Preparing and making available these documents in advance is good practice. It helps shape the procurement, informs any market testing and gives a clear impression to the market that the contracting authority is well prepared and knows what it is that it wants to buy.
There may be some technological hurdles to overcome if a wide suite of procurement documents is published at the outset, for example on most e-tendering systems, bidders can only access ITT’s when they have passed the PQQ stage (meaning the Contracting Authorities may need to discuss with their current e-tendering suppliers how “read only” versions of the documents can be accessed). In addition, the size limits for uploads may be another hurdle that needs to be overcome. If the contracting authority is serious about taking Regulation 53(1) seriously then these are issues that will need to be overcome.
I agree with Katie (reading between the lines of her blog) that the CCS interpretation looks decidedly dodgy.

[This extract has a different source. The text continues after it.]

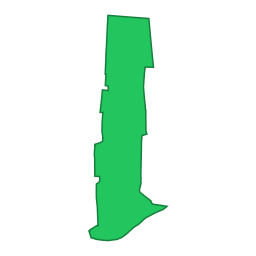 Roseti, Calarasi, Romania
{"feature_id": "2599482B60300141658332", "entity_name": "Roseti", "entity_type": "district", "adm_level": 2, "iso_a3": "ROU", "parent_name": "Romania", "parent_adm1": "Calarasi", "projection": "robinson", "projection_center": [27.459, 44.223], "detail": "fine", "context": "isolated", "style": "filled", "palette": "green", "viewbox_px": 256, "rotation_deg": 0, "n_neighbors": 0, "source": "geoboundaries", "source_scale": "gbopen_adm2", "svg_char_len": 2858}
<svg xmlns="http://www.w3.org/2000/svg" viewBox="0 0 256 256"><path d="M148.8,18.5L139.3,17.8L127.4,16.9L109.7,15.5L109.3,15.4L108.9,15.4L108.2,15.4L108.0,15.5L107.9,15.5L107.9,16.5L107.8,18.3L107.8,18.6L107.8,19.2L107.7,20.5L107.7,20.9L107.6,22.0L107.5,23.4L107.4,25.0L107.3,27.7L107.2,29.3L107.1,31.8L106.7,41.1L106.4,47.2L106.2,50.0L106.1,52.3L105.9,54.8L105.9,57.1L105.8,60.2L105.6,64.6L105.2,74.3L106.0,74.4L106.0,75.5L105.7,77.4L105.7,77.5L105.7,78.2L105.6,79.8L105.6,80.4L105.4,83.8L105.3,85.6L108.2,86.1L108.2,87.0L108.2,87.9L108.1,90.5L102.4,89.9L102.3,90.9L102.0,94.0L101.9,95.8L101.6,99.0L101.4,100.4L101.1,103.2L100.8,105.9L100.7,107.0L100.5,108.6L100.3,110.1L100.1,112.4L102.9,112.5L102.1,122.5L102.0,131.6L102.8,137.2L102.7,139.2L102.5,141.5L102.4,141.6L101.3,142.1L100.3,142.5L99.8,142.7L98.6,143.2L98.2,143.3L97.3,143.7L97.2,143.7L96.9,143.8L96.2,143.9L94.9,144.3L94.7,145.8L95.0,145.8L94.8,148.5L94.5,150.6L94.4,152.8L94.3,155.0L94.7,157.9L94.7,160.6L94.8,176.2L99.4,176.5L99.8,177.7L99.7,180.1L99.4,181.7L98.3,182.7L96.5,183.9L96.5,184.2L96.4,184.3L96.3,193.2L96.4,198.1L97.0,204.0L97.1,205.3L97.3,206.4L97.8,220.4L98.0,225.2L98.1,225.4L98.2,225.6L98.2,225.9L97.9,225.9L97.8,225.7L97.8,225.4L97.8,225.2L97.7,225.0L96.4,225.9L95.5,226.4L93.2,227.9L89.9,229.9L89.8,230.4L89.8,231.2L89.0,231.1L90.6,236.1L91.1,237.8L91.8,238.0L94.8,238.8L96.4,239.3L97.9,239.5L98.2,239.6L99.8,239.8L101.1,240.0L107.9,240.6L112.4,240.0L116.9,239.4L121.5,237.6L126.5,234.0L133.2,227.8L135.2,226.4L137.4,225.0L137.9,224.8L138.3,224.5L140.1,222.9L141.9,221.3L145.4,218.0L148.4,216.5L149.4,215.9L156.3,212.3L162.9,209.6L164.4,208.5L164.5,208.4L165.9,207.3L166.2,207.1L167.0,206.3L165.6,206.1L161.3,205.4L152.4,204.1L152.1,203.3L151.1,202.4L150.8,202.1L151.1,201.6L151.1,201.2L150.8,200.8L149.2,199.6L148.0,198.6L146.6,197.6L144.5,196.0L143.6,195.2L143.3,194.9L142.5,194.3L140.6,192.8L140.3,192.5L140.1,192.2L139.9,191.8L139.6,191.0L139.5,190.4L139.4,189.8L139.5,189.3L139.7,188.7L139.8,188.1L140.2,187.0L140.6,185.0L140.8,184.2L141.0,183.1L141.0,182.3L141.0,182.0L140.8,181.6L140.8,181.3L140.7,181.1L141.0,179.0L141.0,178.7L141.1,177.3L140.9,177.1L140.8,176.6L141.0,167.7L141.3,152.9L141.5,141.2L141.8,138.4L142.0,135.6L146.9,134.1L145.9,130.7L146.0,126.9L145.9,126.3L145.9,125.8L145.9,124.4L145.9,122.7L145.9,121.4L145.8,120.4L145.8,119.4L145.8,118.1L145.8,116.8L145.8,115.4L145.8,113.8L145.8,112.4L145.8,111.1L145.8,110.3L145.7,110.3L145.5,110.2L145.6,109.8L145.5,109.0L145.4,108.0L145.2,105.5L144.8,102.2L144.5,98.9L143.9,92.5L143.7,90.2L143.7,89.5L143.6,88.5L143.5,87.9L143.5,87.2L143.5,86.6L143.6,85.6L143.6,85.0L143.7,84.0L143.7,83.2L143.8,81.7L143.9,79.9L144.1,78.0L144.5,72.6L144.9,68.6L145.1,68.6L145.1,67.0L153.5,67.3L152.3,55.8L151.0,42.4L150.4,35.7L149.8,29.0L149.0,20.2L148.8,18.9L148.8,18.5Z" fill="#22c55e" stroke="#15803d" stroke-width="1.5"/></svg>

Surely the purpose of the requirement is so that bidders can see what they are being asked to sign up to before they put any time, money and effort into bidding? So the purposive interpretation is actually in line with the literal interpretation, at least in relation to having the documents available before the OJEU notice is placed.
Breaching this is likely to be low risk though. There are interesting questions about when the 30 day challenge period runs from, whether it is a continuing breach etc, that make a challenge by a bidder very unlikely. The CCS guidance is therefore very helpful as it gives an air of legitimacy to any decision not to comply with this requirement – at least until a bidder complains to the Commission.
Andrew Millross
Anthony Collins Solicitor LLP
Katie, that’s a useful summary thank you.
CCS’s so-called “purposive interpretation” seems to be based on its view that there is a requirement to publish the procurement documents at the same time as the PIN. That is simply wrong.
The procurement documents must be published (1) at the same time as the “notice sent in accordance with regulation 51” (i.e. the old-fashioned OJEU notice) or (2) when the authority sends “an invitation to confirm interest”. The invitation to confirm interest is the document sent to all those who have expressed interest in response to the PIN as a call for competition.
So there is no obligation to publish the procurement documents when publishing a PIN as a call for competition.
Another interesting question is in complex procurements under CDP or competitive procedure with negotiation, what must the authority publish? For example the invitation to submit final tenders cannot realistically be produced until after negotiation. Perhaps the answer is that it must publish a draft contract, specification and invitation to submit initial tenders. These will then evolve at each stage of the procurement. This is the situation where CCS’s guidance makes more sense.